**WHAT IS REQUIRED:** From the data that follows, report how many lines hold the string "DataWidth", giving only the number.

(Stored dataset items)
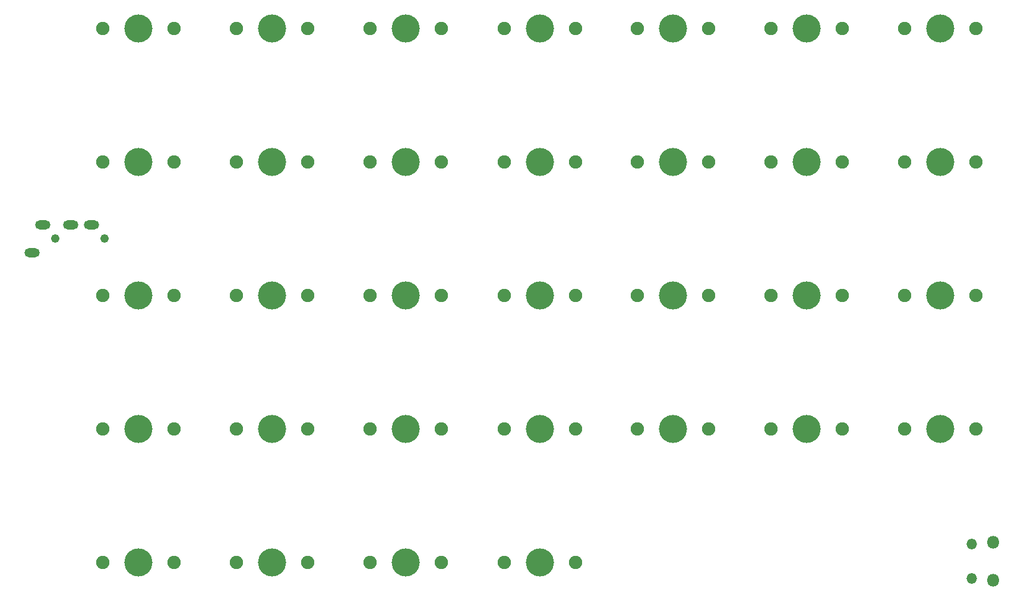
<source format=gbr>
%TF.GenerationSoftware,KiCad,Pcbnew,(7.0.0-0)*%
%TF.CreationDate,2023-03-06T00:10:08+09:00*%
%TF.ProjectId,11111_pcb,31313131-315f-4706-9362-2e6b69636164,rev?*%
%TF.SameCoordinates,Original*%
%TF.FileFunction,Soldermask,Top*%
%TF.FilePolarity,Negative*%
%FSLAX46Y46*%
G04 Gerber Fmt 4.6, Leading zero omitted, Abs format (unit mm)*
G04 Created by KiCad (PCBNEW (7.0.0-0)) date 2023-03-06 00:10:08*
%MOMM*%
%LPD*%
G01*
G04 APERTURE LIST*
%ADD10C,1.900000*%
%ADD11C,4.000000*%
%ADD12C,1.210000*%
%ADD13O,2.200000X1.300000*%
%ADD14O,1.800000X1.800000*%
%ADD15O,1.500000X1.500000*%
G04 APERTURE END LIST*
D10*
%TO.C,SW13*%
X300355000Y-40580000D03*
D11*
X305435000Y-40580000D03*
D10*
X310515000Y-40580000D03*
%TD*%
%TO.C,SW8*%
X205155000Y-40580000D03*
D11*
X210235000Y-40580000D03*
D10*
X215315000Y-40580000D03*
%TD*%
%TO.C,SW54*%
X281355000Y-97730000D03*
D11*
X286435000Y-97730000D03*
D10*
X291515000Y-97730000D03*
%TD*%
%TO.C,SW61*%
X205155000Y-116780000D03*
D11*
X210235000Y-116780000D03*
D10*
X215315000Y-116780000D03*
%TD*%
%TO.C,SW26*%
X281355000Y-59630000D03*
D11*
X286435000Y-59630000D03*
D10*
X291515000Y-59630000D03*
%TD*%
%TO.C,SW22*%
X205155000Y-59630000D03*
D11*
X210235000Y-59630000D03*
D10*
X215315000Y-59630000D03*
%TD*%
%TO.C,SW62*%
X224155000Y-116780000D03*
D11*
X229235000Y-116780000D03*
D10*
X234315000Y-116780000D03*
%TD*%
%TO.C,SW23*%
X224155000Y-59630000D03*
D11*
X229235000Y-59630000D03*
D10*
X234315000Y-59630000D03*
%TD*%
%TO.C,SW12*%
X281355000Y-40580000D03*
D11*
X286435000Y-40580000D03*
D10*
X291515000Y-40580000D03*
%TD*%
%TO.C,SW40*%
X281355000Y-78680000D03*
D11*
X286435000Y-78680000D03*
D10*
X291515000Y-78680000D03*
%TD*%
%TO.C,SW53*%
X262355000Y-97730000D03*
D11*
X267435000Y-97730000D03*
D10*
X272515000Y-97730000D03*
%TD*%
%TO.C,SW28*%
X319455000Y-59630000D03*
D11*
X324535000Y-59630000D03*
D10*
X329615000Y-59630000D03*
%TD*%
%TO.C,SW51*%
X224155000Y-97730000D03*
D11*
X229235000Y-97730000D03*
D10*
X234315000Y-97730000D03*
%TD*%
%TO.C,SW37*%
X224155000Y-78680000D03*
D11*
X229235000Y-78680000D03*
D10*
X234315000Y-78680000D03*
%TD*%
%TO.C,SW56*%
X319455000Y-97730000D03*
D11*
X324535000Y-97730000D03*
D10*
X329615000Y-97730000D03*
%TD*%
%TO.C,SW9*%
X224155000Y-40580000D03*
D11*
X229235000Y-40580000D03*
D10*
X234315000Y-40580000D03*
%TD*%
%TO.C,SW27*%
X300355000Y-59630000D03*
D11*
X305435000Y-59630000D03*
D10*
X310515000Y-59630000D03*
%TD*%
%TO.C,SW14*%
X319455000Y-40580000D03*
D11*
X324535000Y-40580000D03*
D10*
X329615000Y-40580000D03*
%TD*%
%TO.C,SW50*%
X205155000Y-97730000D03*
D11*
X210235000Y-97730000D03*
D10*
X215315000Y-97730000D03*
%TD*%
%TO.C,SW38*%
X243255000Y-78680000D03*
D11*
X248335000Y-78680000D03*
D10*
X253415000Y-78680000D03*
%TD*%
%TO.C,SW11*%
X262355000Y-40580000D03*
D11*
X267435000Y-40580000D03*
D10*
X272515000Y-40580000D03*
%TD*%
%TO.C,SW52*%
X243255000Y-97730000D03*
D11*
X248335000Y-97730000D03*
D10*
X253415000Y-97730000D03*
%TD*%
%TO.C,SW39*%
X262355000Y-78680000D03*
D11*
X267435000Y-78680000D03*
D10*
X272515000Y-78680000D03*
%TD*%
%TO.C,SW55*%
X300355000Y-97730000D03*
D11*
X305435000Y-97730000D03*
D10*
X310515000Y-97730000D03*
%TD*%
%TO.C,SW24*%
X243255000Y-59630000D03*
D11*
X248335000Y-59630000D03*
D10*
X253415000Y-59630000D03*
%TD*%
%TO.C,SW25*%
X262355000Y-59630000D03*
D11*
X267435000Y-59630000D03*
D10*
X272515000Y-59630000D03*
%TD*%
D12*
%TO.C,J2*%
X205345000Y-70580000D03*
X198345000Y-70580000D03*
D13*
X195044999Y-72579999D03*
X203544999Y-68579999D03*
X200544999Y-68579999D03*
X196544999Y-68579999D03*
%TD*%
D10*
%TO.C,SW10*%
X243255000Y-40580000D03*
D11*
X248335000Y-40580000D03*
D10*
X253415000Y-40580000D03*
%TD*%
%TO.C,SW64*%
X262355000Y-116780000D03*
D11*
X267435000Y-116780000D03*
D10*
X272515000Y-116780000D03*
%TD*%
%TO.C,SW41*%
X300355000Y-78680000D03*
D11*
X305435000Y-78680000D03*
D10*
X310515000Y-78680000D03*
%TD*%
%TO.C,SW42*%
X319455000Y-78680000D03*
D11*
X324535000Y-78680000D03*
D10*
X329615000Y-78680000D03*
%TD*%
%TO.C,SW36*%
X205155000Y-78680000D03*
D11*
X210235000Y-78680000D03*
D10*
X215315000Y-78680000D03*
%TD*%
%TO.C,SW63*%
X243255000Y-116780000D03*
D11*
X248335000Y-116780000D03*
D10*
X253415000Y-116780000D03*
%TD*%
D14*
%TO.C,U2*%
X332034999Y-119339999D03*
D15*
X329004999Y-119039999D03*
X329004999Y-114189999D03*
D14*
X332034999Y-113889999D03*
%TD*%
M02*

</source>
...
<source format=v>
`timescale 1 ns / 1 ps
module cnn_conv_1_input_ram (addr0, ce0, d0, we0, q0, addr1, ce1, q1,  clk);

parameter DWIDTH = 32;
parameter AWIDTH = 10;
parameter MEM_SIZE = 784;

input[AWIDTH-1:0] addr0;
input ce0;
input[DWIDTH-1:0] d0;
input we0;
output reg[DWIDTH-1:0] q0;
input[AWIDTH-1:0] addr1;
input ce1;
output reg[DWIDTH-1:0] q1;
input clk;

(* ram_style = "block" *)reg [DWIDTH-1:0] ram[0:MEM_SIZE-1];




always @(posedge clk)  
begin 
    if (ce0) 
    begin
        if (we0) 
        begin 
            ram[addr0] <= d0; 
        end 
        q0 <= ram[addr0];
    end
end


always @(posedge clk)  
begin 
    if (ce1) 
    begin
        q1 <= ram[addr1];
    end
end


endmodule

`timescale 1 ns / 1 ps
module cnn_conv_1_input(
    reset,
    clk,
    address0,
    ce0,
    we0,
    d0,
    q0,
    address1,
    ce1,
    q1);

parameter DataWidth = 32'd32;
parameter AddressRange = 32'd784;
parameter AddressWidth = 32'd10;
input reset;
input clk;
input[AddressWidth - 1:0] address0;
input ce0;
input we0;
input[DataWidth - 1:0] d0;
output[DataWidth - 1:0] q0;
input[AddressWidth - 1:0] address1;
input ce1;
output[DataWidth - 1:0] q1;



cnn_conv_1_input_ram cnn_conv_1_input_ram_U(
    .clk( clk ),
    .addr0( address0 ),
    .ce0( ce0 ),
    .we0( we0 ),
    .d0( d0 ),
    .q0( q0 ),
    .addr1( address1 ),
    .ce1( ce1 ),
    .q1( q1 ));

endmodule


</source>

**RESPONSE BOX:** 4